PROVIDED PASSAGE →
BEGIN

Friday, February 25, 2011

a tilt in global tumult

Hal Pepinsky,,
February 24, 2011
It is a mantra in introductory statistics that association doesn’t imply causation. In criminology and social science generally, a methodological response has been to partially correlate data so as to isolate, for example, a statistically significant association between the part of “criminality” that has nothing to do with class, race, gender and age, and getting busted, as in reporting trends in juvenile as authoritative trends in juvenile crime itself. This represents one social science method, one methodological choice, to inform our personal social choices by the central tendency of demographic data we disaggregate.
As Gregory Bateson put it in his Mind and Nature, tautology is the only rational proof of anything. Two plus two equals four because that is how I define 2 and 4 in my language of choice. Hence, social data can never prove anything, except by arbitrary definition. As US sociologist W.I. Thomas put it after WWI, “things that are defined as real are real in their consequences.” Call students’ standardized test scores proof of teachers’ educational competence, and marginal students will be pushed to drop out or expelled, and in social science, students who best regurgitate the mantra what US founding fathers created a nation that is closest to god the best government that humans have ever created, odds are on the children of relative wealth who hang on to private schooling where their well fed children damn well do their homework and pass their tests, to carry on the perhaps untaxed legacy of wealth.

END

EXERCISE DATA →
BEGIN

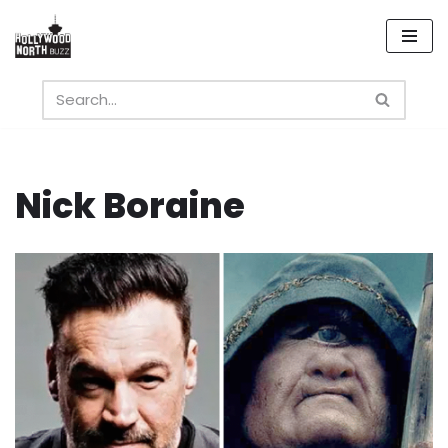
Skip
to
content
Nick Boraine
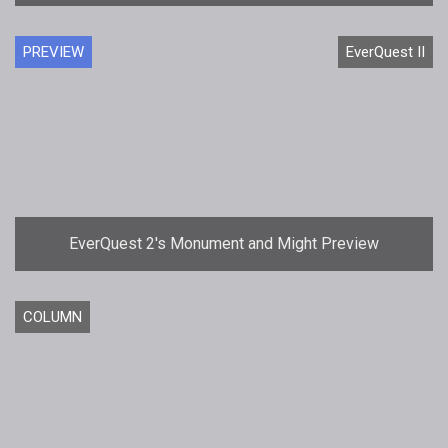
PREVIEW
EverQuest II
EverQuest 2's Monument and Might Preview
COLUMN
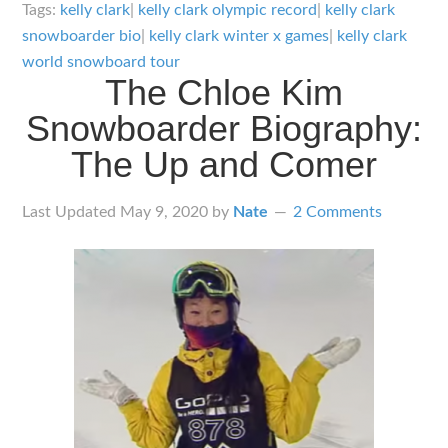
Clark
Tags:
kelly clark
|
kelly clark olympic record
|
kelly clark
Snowboarder
snowboarder bio
|
kelly clark winter x games
|
kelly clark
Bio:
world snowboard tour
The Chloe Kim
The
Snowboarder Biography:
Legend
Continues
The Up and Comer
Last Updated
May 9, 2020
by
Nate
2 Comments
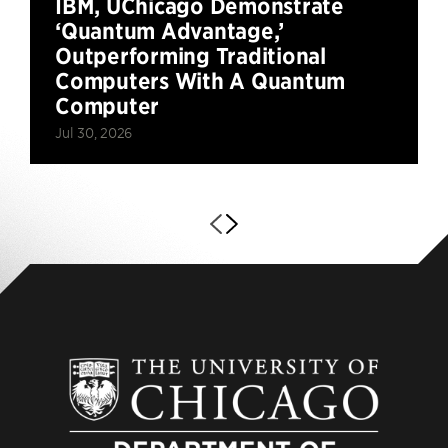
IBM, UChicago Demonstrate
‘Quantum Advantage,’
Outperforming Traditional
Computers With A Quantum
Computer
Jul 30, 2026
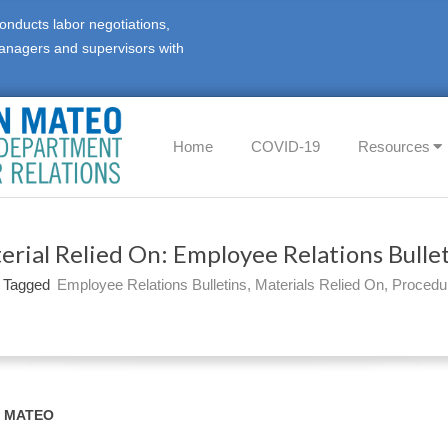
onducts labor negotiations,
anagers and supervisors with
Primary
Home
COVID-19
Resources
Navigation
Menu
erial Relied On: Employee Relations Bullet
Tagged
Employee Relations Bulletins
,
Materials Relied On
,
Procedu
N MATEO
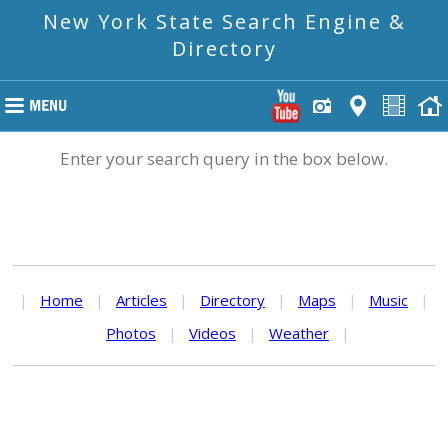
New York State Search Engine &
Directory
Enter your search query in the box below.
|
Home
|
Articles
|
Directory
|
Maps
|
Music
|
Photos
|
Videos
|
Weather
|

END

DIRECTIONS →
1. Which book by Gregory Bateson does the essay on association and causation cite?
2. Do these statements agree with the essay on association and causation? For each, answer yes or no and quote the words from the essay that decide it.
(a) Tautology is the only rational proof of anything.
(b) W.I. Thomas made his remark about things defined as real before WWI.
(c) Social data can prove things only by arbitrary definition.

ANSWERS →
1. Mind and Nature.

2.
(a) Yes: "tautology is the only rational proof of anything."
(b) No: "As US sociologist W.I. Thomas put it after WWI"
(c) Yes: "social data can never prove anything, except by arbitrary definition."